Ну почему он всё ещё молчит?!
А когда всё же заговаривает…
– Кхм… – откашливается с обречённым вздохом, опять ненадолго умолкает, но всё же продолжает: – Нет, Эва. Это так не работает. Процесс запущен. Его не остановить. Мы оба уже подписались. И ты. И я. Поздно. Невозможно раскрутить машину закона, а потом просто сделать вид, что ничего такого не было. Если вдруг забыла, она – не мы, не полагается на чувства и личные умозаключения, только на факты, а они уже освещены, никуда не исчезнут. Тем более, все основания есть, они веские и уже освидетельствованы, как положено, по всем канонам, всё пошло дальше, туда, куда мои руки уже не дотянутся. Ты и сама это прекрасно, без меня, знаешь и понимаешь.
Уж лучше бы молчал!
Хотя нет – очередные мои заблуждения. В минуту того самого отчаяния, что накрывает с головой, пока его слушаю, а мои колени отказываются участвовать в этом очередном эмоциональном балагане с привкусом адового пекла, тупо отказывают, а я – оседаю на пол, прямо там, где стояла, посреди кухни.

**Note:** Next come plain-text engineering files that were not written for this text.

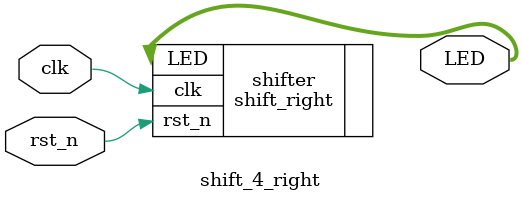
<source format=v>
module shift_4_right
(
    input clk,
    input rst_n,
    output [3:0] LED
);

shift_right
#(
    .BITS(4)
)
shifter(
    .clk    (clk),
    .rst_n  (rst_n),
    .LED    (LED)
);
endmodule
</source>
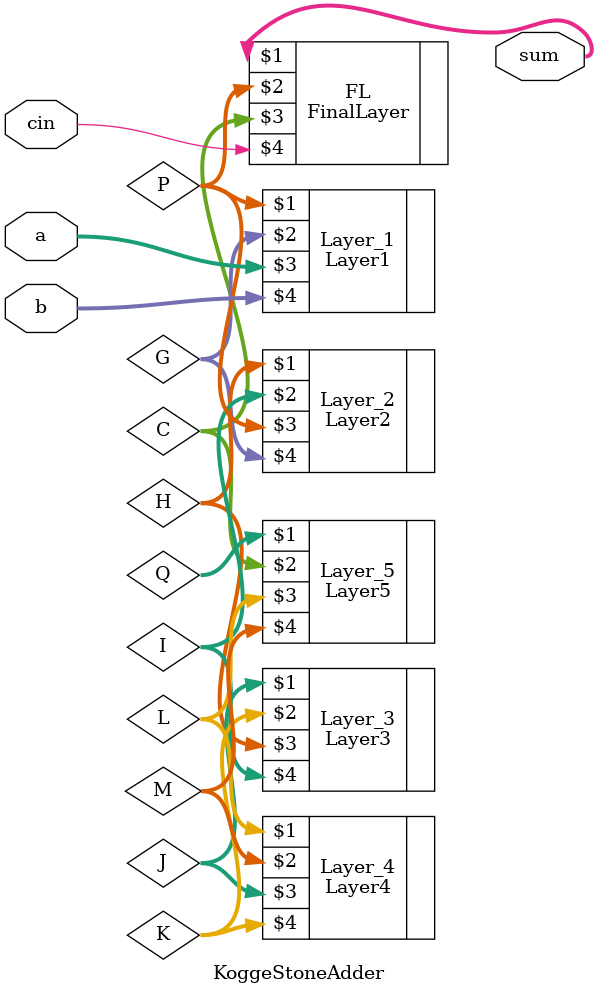
<source format=v>
`include"Layer1.v"
`include"Layer2.v"
`include"Layer3.v"
`include"Layer4.v"
`include"Layer5.v"
`include"FinalLayer.v"

module KoggeStoneAdder(sum, a, b, cin);

input [15:0] a, b;
input cin;
output [16:0] sum;

wire [15:0] P, G; //layer1
wire [15:0] H, I; //layer2
wire [15:0] J, K; //layer3
wire [15:0] L, M; //layer4
wire [15:0] Q, C; //layer5

Layer1 Layer_1(P, G, a, b);
Layer2 Layer_2(H, I, P, G);
Layer3 Layer_3(J, K, H, I);
Layer4 Layer_4(L, M, J, K);
Layer5 Layer_5(Q, C, L, M);

FinalLayer FL(sum, P, C, cin);

endmodule

</source>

– Тео… – то ли зову, то ли прошу, то ли умоляю.
Всё и сразу. Неспособная больше не громкость.
– Пожалуйста, Тео…
По моим щекам – слёзы. Но я не могу перестать плакать. Как и не могу смириться с мыслью о том, что не исправишь. То, что Тео не стал бы бросаться такими громкими словами и быть настолько бескомпромиссным по отношению ко мне и моей просьбе, будь на обратное хотя бы малюсенький вариант – аксиома, нет никакого смысла её оспаривать. Тем хуже осознание, что это ведь всё из-за меня. Из-за моей глупости, свершённой в порыве злости и отчаяния.